Eso les ha salvado la vida. Las bombas han hecho blanco sobre el puentecillo. El campo ha
quedado sembrado de cadáveres y de hombres heridos lamentándose. El pánico lo ha invadido
todo. Han muerto más de cien hombres.
De nuevo, a correr. Cardona y Bruguera han perdido a Barris en la alocada fuga. Por las calles
más céntricas de Tarragona, han seguido a la carrera, perseguidos por los moros y los requetés de
la 5 división de Navarra. «Como pajarillos que buscan la salida.» Hasta que han logrado dejar
atrás la ciudad.
Después, el juego del ametrallamiento se repite. Los soldados y los aterrados civiles se mezclan
en la carretera. Entre Altafulla y Torredembarra, los aviones, que esta vez vienen de Mallorca,
bombardean y ametrallan a la masa en fuga. Los civiles reciben el mismo trato que los militares.
La gente muere entre lágrimas, llantos y gritos de desesperación. Hay niños que buscan a sus
padres en el caos de explosiones, humo y sangre. Toda la carretera queda repleta de objetos
abandonados y de muertos. Hasta llegar a Torredembarra, al anochecer, Cardona y Bruguera
deben sortear, acompañados por la suerte y su experiencia, más ametrallamientos. Las balas caen
como lluvia fina.
El gobierno republicano ha perdido Tarragona, pero ha obtenido hoy una importante, aunque
tardía, victoria diplomática: el gobierno francés de Daladier ha abierto la frontera, aunque con el
sigilo debido, para que el material soviético desembarcado pase a España. Negrín ha reiterado a
Daladier su petición de ayuda a través del nuevo embajador francés en Barcelona, Jules Henry.

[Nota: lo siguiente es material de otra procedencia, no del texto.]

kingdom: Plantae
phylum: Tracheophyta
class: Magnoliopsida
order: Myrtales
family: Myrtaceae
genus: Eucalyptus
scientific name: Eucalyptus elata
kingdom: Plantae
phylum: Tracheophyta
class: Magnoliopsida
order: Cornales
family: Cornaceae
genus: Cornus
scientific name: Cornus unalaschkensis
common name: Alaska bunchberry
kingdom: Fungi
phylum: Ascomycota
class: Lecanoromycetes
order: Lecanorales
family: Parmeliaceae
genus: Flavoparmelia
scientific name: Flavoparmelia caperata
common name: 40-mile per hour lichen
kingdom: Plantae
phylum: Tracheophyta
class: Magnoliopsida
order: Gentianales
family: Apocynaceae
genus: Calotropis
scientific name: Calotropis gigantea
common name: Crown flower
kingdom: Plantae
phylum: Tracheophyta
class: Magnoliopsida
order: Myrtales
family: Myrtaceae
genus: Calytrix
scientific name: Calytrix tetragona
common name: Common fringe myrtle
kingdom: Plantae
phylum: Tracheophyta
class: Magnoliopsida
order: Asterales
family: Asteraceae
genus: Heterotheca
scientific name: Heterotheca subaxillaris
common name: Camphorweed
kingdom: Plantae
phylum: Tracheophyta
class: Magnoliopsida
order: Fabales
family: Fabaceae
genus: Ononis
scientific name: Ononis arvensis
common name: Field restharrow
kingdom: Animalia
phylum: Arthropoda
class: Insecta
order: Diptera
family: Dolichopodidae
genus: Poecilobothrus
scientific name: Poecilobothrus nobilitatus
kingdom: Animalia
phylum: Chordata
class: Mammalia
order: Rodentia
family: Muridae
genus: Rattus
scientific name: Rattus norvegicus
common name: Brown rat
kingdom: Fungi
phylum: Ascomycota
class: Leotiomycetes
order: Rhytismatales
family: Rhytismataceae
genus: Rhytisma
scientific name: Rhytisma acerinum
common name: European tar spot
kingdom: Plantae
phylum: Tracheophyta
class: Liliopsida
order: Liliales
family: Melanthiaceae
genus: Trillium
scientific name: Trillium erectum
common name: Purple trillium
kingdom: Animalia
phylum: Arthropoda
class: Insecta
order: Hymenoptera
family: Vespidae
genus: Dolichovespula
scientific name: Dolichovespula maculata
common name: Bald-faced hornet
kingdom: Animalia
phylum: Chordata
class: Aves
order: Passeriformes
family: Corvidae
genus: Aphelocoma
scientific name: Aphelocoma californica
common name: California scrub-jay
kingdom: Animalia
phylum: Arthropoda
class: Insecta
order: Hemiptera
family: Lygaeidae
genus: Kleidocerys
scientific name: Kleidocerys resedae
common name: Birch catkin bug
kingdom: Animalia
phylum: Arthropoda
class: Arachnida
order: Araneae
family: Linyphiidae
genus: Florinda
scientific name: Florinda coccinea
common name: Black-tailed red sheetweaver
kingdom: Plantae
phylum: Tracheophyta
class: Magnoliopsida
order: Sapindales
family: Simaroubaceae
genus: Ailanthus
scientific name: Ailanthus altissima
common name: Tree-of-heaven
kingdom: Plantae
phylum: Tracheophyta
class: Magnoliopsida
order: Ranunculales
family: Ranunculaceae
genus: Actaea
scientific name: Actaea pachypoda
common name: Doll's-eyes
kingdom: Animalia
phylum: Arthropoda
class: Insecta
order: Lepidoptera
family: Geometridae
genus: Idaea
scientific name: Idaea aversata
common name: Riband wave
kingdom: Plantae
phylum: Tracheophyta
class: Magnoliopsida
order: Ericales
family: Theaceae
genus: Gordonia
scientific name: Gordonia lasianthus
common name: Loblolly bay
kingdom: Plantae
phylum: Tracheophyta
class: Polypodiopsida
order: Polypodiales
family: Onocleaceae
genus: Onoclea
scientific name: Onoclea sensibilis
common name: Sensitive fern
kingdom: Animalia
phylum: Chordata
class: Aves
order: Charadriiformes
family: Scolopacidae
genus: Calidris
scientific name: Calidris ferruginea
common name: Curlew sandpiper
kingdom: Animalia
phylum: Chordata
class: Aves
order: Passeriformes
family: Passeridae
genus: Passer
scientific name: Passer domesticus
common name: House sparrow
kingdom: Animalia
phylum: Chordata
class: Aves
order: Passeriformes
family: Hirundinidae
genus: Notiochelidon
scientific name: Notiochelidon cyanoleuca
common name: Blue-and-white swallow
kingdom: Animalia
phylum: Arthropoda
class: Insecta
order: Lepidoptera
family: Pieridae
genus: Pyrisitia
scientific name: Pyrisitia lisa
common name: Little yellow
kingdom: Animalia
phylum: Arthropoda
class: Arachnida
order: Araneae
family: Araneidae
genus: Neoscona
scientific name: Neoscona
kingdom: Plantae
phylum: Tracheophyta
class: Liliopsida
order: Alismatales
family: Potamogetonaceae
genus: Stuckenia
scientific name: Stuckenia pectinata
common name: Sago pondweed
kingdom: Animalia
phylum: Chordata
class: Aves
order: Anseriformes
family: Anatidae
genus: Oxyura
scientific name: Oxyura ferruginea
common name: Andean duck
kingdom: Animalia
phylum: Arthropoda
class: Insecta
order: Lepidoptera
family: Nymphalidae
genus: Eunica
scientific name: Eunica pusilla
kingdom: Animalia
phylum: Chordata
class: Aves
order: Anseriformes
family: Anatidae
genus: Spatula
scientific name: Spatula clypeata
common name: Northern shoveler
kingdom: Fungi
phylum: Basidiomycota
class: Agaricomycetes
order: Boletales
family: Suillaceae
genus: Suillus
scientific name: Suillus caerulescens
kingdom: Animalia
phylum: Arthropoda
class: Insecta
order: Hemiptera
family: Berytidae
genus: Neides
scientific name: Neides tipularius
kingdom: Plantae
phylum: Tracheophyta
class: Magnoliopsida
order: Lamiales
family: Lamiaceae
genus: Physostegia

El representante diplomático es un decidido partidario de Franco, como le hace saber un agente
del SIPM, el servicio de información del ejército franquista, a su jefe, el coronel Ungría. Henry
es un profundamente conservador, como también lo es el teniente coronel Morel, militante de
Action Française, un partido monárquico. Pero existe entre ambos una enorme diferencia de
criterio respecto a la guerra española. Mientras el embajador desea la victoria franquista, por su
afinidad ideológica, el agregado militar desea que la victoria sea para los republicanos, porque
piensa en Francia, en su país. Por muchas garantías que ofrezca Franco en relación con su
postura de neutralidad en caso de conflicto, la presencia italiana y alemana en la frontera de los
Pirineos resulta intranquilizadora, y obligaría a mantener un contingente de tropas estacionado
allí para el caso de que la temida guerra se desatase en Europa.